When I’ve talked about this program in my lectures, some students were concerned about a kind of cheating. They felt that the program “already knew” the target string, so that it did not mirror evolution in nature, where the outcome is unknown. Maybe there is a version of this objection that I have not considered, but generally speaking I think it misses the point. The evolved string is found by the program through a process of blind variation and selection (just as in nature); the target string is only used to determine the “fitness” of a particular letter in a particular location. This reflects actual selection processes: biological variations will also have fitness values relative to the environment in which they occur.
It is instructive to consider how variations in the parameters “mutation rate” and “population size” affect the selection process. The mutation rate, in this program, is a number between 0 and 1. It determines the probability with which an individual letter in a string is replaced during the production of a new population of strings. Trivially, a mutation rate of 0 means no mutations and thus no change in the strings over time. A mutation rate of 1 means that each letter is mutated in each generation, which amounts to the absence of cumulative selection: gains in one generation are not retained in the next. For cumulative selection to work, mutation rates have to be relatively low (try it). In my experiments, mutation rates much above 0.1 generally lead to a selection process that oscillates around a certain number of differences and does not terminate. The reason for this is clear: high mutation rates interfere with the retention of matching letters.
More surprising perhaps are variations of the population size. This variable determines how many strings are produced (and mutated) in each generation.
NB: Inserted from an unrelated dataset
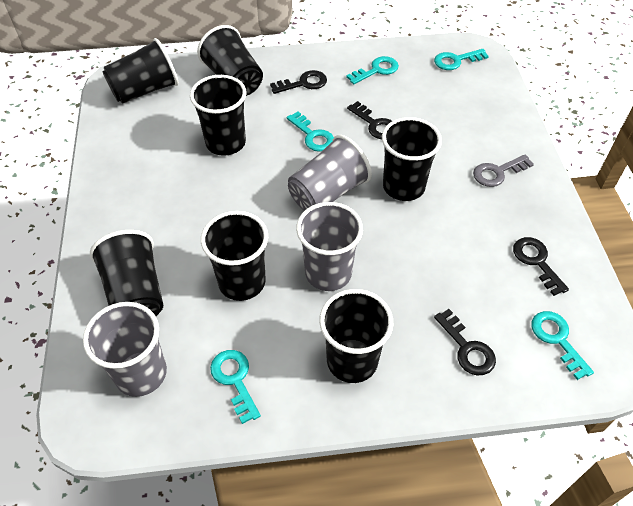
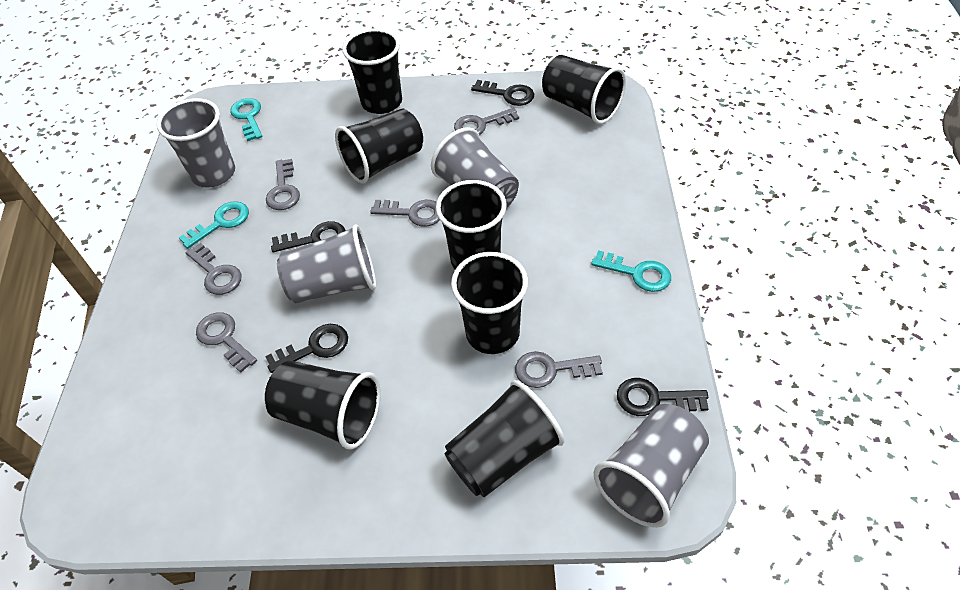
grey cup: [83,302,167,397] [288,135,372,211] [296,202,363,291] = 3 -> [157,98,235,188] [277,224,376,303] [431,127,519,208] [593,404,709,528] = 4
grey key: [473,154,534,187] = 1 -> [185,243,242,295] [196,312,257,373] [266,159,300,210] [370,200,440,227] [454,108,519,135] [515,351,603,388] = 6
turquoise key: [210,350,261,424] [287,111,334,152] [346,56,399,84] [434,49,489,70] [531,311,594,380] = 5 -> [178,201,249,249] [230,98,263,141] [591,250,671,292] = 3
Even though I should have known better, I expected this not to matter too much: I was thinking about the total number of variations produced, and so surely it should be immaterial whether I’m producing 300 generations x 100 strings or 3000 generations x 10 strings — the total number of strings is the same. But this is where so-called “genetic drift” becomes an issue! Consider that each generation begins with a “best candidate” string and produces a population of mutated variants of it. In a reasonably large population, there will be many neutral or detrimental variants and a few improved ones; the improved ones are then selected as the template for the next generation. However, the smaller the population size, the more probable it becomes that none of the few produced variants are improvements. It is easy to see this if you assume a population size of 1: most one-off variants of a string will not be improvements, especially in the latter parts of the selection process (when most letters already match the target). Thus, small population sizes make it possible for the string to start to “drift” randomly, simply because each generation only realizes a small sample of possible variations, most of which are neutral or detrimental.
However, the effects of population size and mutation rate interact. For instance, a mutation rate of 0.09 and a population size of 1000 will allow “in the beginning god created the heavens and the earth” to evolve. If you change the population size to 100, then the process will not terminate: it will oscillate between 10 and 15 differences or so. If you now reduce the mutation rate a bit, say to 0.05, then the process will again terminate. I leave it as an exercise for the reader to figure out the explanation of the phenomenon!